5 Undervalued Skills in Tech… And Why You Should Master Them Anyway

white flower with five petals
Credit: Flickr / John Tann

Prioritising

There is a tendency amongst engineers to try and scope out the whole problem, and understand it all, and then work on fixing… all of it.

Being able to say this is the most important thing, and then doing that first – even when it is not the most interesting thing, is a super-power. Do this, and when things don’t go to plan, you can drop features instead of pushing deadlines.

When projects slip by the wrong order of magnitude, like something that was estimated in months that slips by quarters, my observation is that it is usually poor prioritisation. Doing things that are interesting rather than important, failing to eliminate known unknowns.

Summarising

Summarising relates to prioritisation. It’s been able to take all the information that you ingest to make a decision and say these are the most important pieces, and not overload everyone else with all your information. It’s being able to pull out of a meeting, or a document, or a workshop, these were the key points.

Being able to draw out the conclusions from a larger thing shows your understanding, and saves everyone else time. Almost everyone will thank you for this.

When people can’t present the key points of their work, it’s vastly more work for anyone else to try and pull them out. They are also more likely to get lost in the details when trying to communicate it (more on that below).

Running a Meeting

I know, we all hate meetings. But sometimes they are inevitable. And actually well run meetings in limited quantities can be really useful.

There are two key things for a good meeting. First: respect people’s time. This means, come on time, and prepared. Secondly: keep it moving, and actionable. Make sure that you kill discussion that is better taken offline, and leave with clear action items, that are communicated back within 24 hours (i.e. an email that says “this is what we are doing next”).

When your meetings are time-efficient, and productive, people might not be enthused about them, but they will appreciate their effectiveness, and thank you for respecting their time.

When meetings are badly run, or lack followup, they are a waste of time, and cause resentment. We all have better things to do than have a pointless discussion that goes nowhere, or worse, results in an unresolved argument.

Presenting

Sometimes it seems almost a point of pride amongst scientists and engineers to present badly. But if you’ve mastered summarisation and prioritisation above, they will be your friend here. Summarise you content rather than trying to fit everything in, and prioritise what is most important. As for meetings, be prepared and respect people’s time.
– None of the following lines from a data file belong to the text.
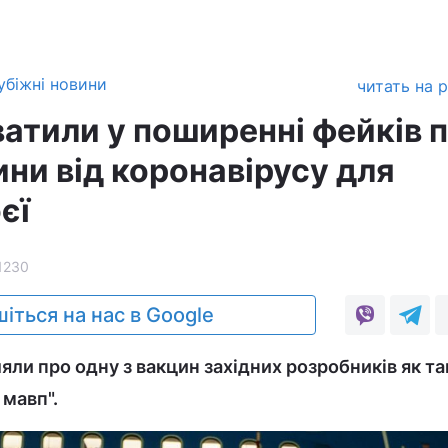
убіжні новини
читать на 
ватили у поширенні фейків 
ини від коронавірусу для
єї
1230
іться на нас в Google
яли про одну з вакцин західних розробників як та
мавп".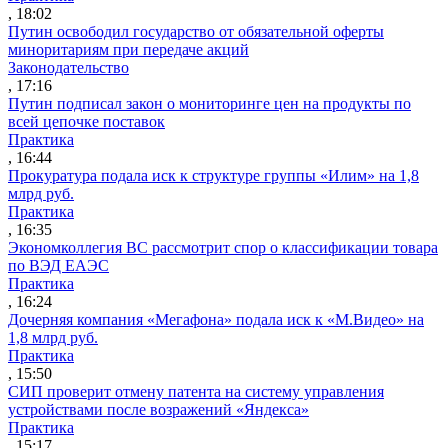
, 18:02
Путин освободил государство от обязательной оферты
миноритариям при передаче акций
Законодательство
, 17:16
Путин подписал закон о мониторинге цен на продукты по
всей цепочке поставок
Практика
, 16:44
Прокуратура подала иск к структуре группы «Илим» на 1,8
млрд руб.
Практика
, 16:35
Экономколлегия ВС рассмотрит спор о классификации товара
по ВЭД ЕАЭС
Практика
, 16:24
Дочерняя компания «Мегафона» подала иск к «М.Видео» на
1,8 млрд руб.
Практика
, 15:50
СИП проверит отмену патента на систему управления
устройствами после возражений «Яндекса»
Практика
, 15:17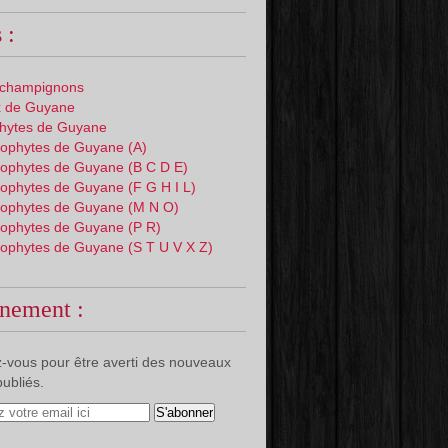
 :
 champignons
 de Guyane
phytes de Guyane
ophytes de Guyane (A)
ophytes de Guyane (B C D E)
ophytes de Guyane (F G H I L)
ophytes de Guyane (M N O)
ophytes de Guyane (P R)
ophytes de Guyane (S T U V X Z)
nement :
-vous pour être averti des nouveaux
publiés.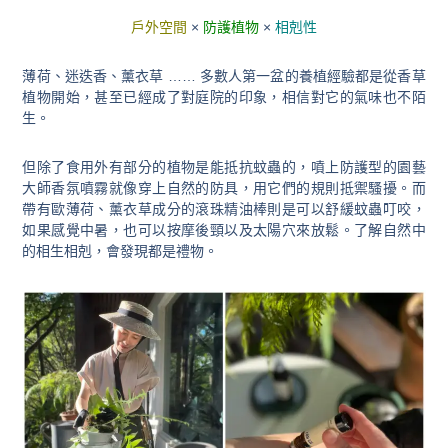
戶外空間
×
防護植物
×
相剋性
薄荷、迷迭香、薰衣草 …… 多數人第一盆的養植經驗都是從香草
植物開始，甚至已經成了對庭院的印象，相信對它的氣味也不陌
生。
但除了食用外有部分的植物是能抵抗蚊蟲的，噴上防護型的園藝
大師香氛噴霧就像穿上自然的防具，用它們的規則抵禦騷擾。
而
帶有歐薄荷、薰衣草成分的滾珠精油棒則是可以舒緩蚊蟲叮咬，
如果感覺中暑，也可以按摩後頸以及太陽穴來放鬆
。了解
自然中
的相生相剋，會發現都是禮物
。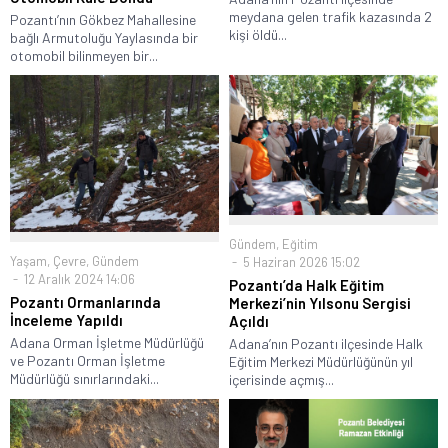
meydana gelen trafik kazasında 2
Pozantı’nın Gökbez Mahallesine
kişi öldü...
bağlı Armutoluğu Yaylasında bir
otomobil bilinmeyen bir...
Gündem
,
Eğitim
Yaşam
,
Çevre
,
Gündem
5 Haziran 2026 15:02
12 Aralık 2024 14:06
Pozantı’da Halk Eğitim
Pozantı Ormanlarında
Merkezi’nin Yılsonu Sergisi
İnceleme Yapıldı
Açıldı
Adana Orman İşletme Müdürlüğü
Adana’nın Pozantı ilçesinde Halk
ve Pozantı Orman İşletme
Eğitim Merkezi Müdürlüğünün yıl
Müdürlüğü sınırlarındaki...
içerisinde açmış...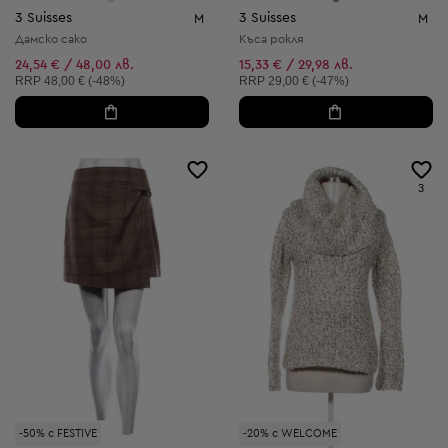
3 Suisses
3 Suisses
M
M
Дамско сако
Къса рокля
24,54 € / 48,00 лв.
15,33 € / 29,98 лв.
Препоръчителна цена:
Препоръчителна цена:
RRP
48,00 € (-48%)
RRP
29,00 € (-47%)
3
-50% с FESTIVE
-20% с WELCOME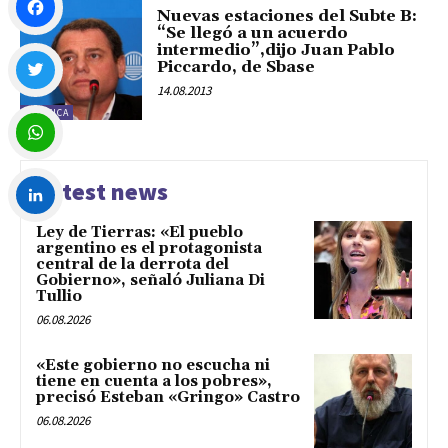
Nuevas estaciones del Subte B:
“Se llegó a un acuerdo
intermedio”,dijo Juan Pablo
Facebook
Piccardo, de Sbase
14.08.2013
POLÍTICA
Twitter
WhatsApp
Latest news
Ley de Tierras: «El pueblo
LinkedIn
argentino es el protagonista
central de la derrota del
Gobierno», señaló Juliana Di
Tullio
06.08.2026
«Este gobierno no escucha ni
tiene en cuenta a los pobres»,
precisó Esteban «Gringo» Castro
06.08.2026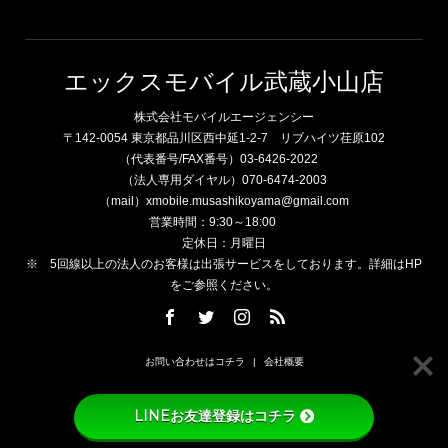
エックスモバイル武蔵小山店
株式会社モバイルエージェンシー
〒142-0054 東京都品川区西中延1-2-7 リブハイツ荏原102
（代表番号/FAX番号）03-6426-2022
（法人専用ダイヤル）070-6474-2003
（mail）xmobile.musashikoyama@gmail.com
営業時間：9:30～18:00
定休日：月曜日
※ 5回線以上の法人のお客様は出張サービスをしております。詳細はHP
をご参照ください。
お問い合わせはコチラ
会社概要
LINEお友達登録はコチラ
Copyright © エックスモバイル武蔵小山店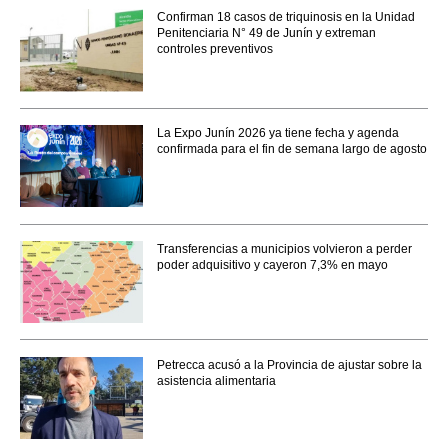
Confirman 18 casos de triquinosis en la Unidad
Penitenciaria N° 49 de Junín y extreman
controles preventivos
La Expo Junín 2026 ya tiene fecha y agenda
confirmada para el fin de semana largo de agosto
Transferencias a municipios volvieron a perder
poder adquisitivo y cayeron 7,3% en mayo
Petrecca acusó a la Provincia de ajustar sobre la
asistencia alimentaria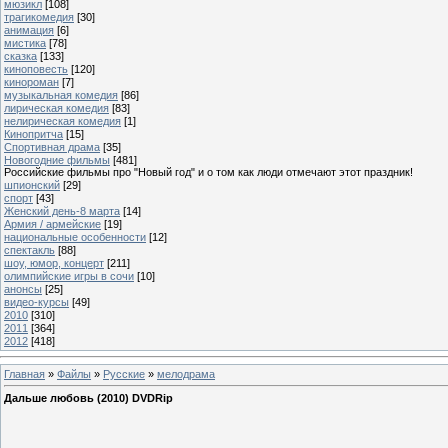
мюзикл
[108]
трагикомедия
[30]
анимация
[6]
мистика
[78]
сказка
[133]
киноповесть
[120]
кинороман
[7]
музыкальная комедия
[86]
лирическая комедия
[83]
нелирическая комедия
[1]
Кинопритча
[15]
Спортивная драма
[35]
Новогодние фильмы
[481]
Российские фильмы про "Новый год" и о том как люди отмечают этот праздник!
шпионский
[29]
спорт
[43]
Женский день-8 марта
[14]
Армия / армейские
[19]
национальные особенности
[12]
спектакль
[88]
шоу, юмор, концерт
[211]
олимпийские игры в сочи
[10]
анонсы
[25]
видео-курсы
[49]
2010
[310]
2011
[364]
2012
[418]
Главная
»
Файлы
»
Русские
»
мелодрама
Дальше любовь (2010) DVDRip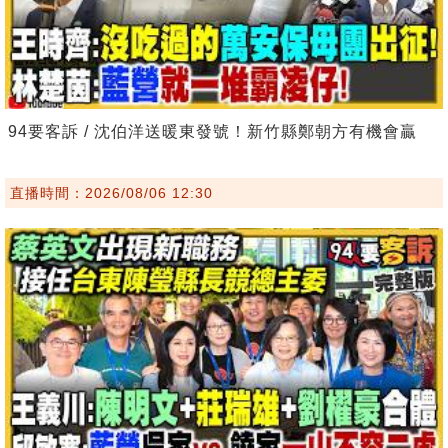
94要客訴 / 沈伯洋送暖東發號！新竹縣鄭朝方有機會贏
直播時間：2026/08/06 12:30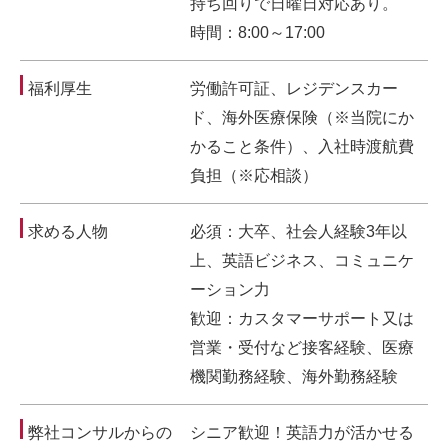
持ち回りで日曜日対応あり。
時間：8:00～17:00
福利厚生
労働許可証、レジデンスカー
ド、海外医療保険（※当院にか
かること条件）、入社時渡航費
負担（※応相談）
求める人物
必須：大卒、社会人経験3年以
上、英語ビジネス、コミュニケ
ーション力
歓迎：カスタマーサポート又は
営業・受付など接客経験、医療
機関勤務経験、海外勤務経験
弊社コンサルからの
シニア歓迎！英語力が活かせる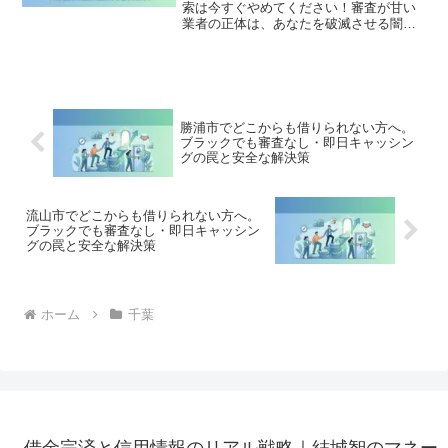
索は今すぐやめてください！審査が甘い
業者の正体は、あなたを破滅させる闇金
です。どこからも借りられない状態は、
法的な手続きでリセット可能です。長南
町で違法業者を避け、借金地獄から抜け
出した方々の実体験と確実な解決策を完
全公開。
勝浦市でどこからも借りられない方へ。
ブラックでも審査なし・即日キャッシン
グの罠と安全な解決策
流山市でどこからも借りられない方へ。
ブラックでも審査なし・即日キャッシン
グの罠と安全な解決策
ホーム
千葉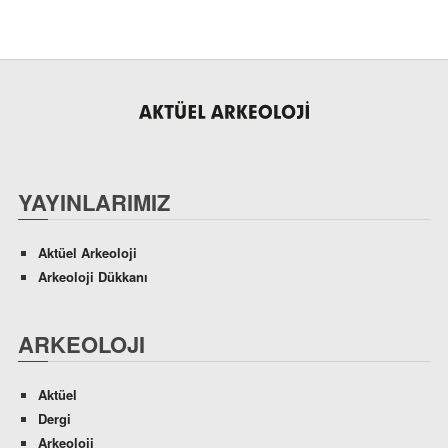
YAYINLARIMIZ
Aktüel Arkeoloji
Arkeoloji Dükkanı
ARKEOLOJI
Aktüel
Dergi
Arkeoloji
Presentations are an opportunity to demonstrate your expertise, and influence people’s behaviour. Give a good one, and you’ll stand out as an expert, and a leader.

Bad presentations overload with information, often losing the audience well before any conclusions are offered. The way to demonstrate your knowledge is not to try and cram it all in and expect people to read your slides, even if it convinces of your knowledge it doesn’t convince that you know what to do with it.

Writing

Very similar to presenting and builds upon summarisation and prioritisation as key for what (and what not to!) include.

If you can quickly put together a well-thought through document and circulate it, or formulate a reasoned email response (or request) you’ll have a head start on your peers who are still wondering what to write, or not saying anything at all.

When writing is hard work, a lot of things (design docs, email discussions, review season) become exponentially more stressful and much more work. All of these things are pretty unavoidable, and only get more important as you progress.

Why Bother?

I have to say, that some of the things that I’ve done that have really been the most thankless have fallen under these categories. But! So have many of the things that I’ve done that have been most appreciated, and that have helped me get ahead. A document became a presentation, became… so many other things. Prioritisation and shipping on time translated into a number of benefits. Being able to run a meeting reasonably well, regardless of any other benefits, has at least saved me a lot of time.

I’m not an expert on any of these things, really. I’d say I do them all slightly better than average for an engineer (and for presenting at least the bar is set low). There are plenty of resources out there for getting better at each of them.

What soft non-technical skills do you take advantage of?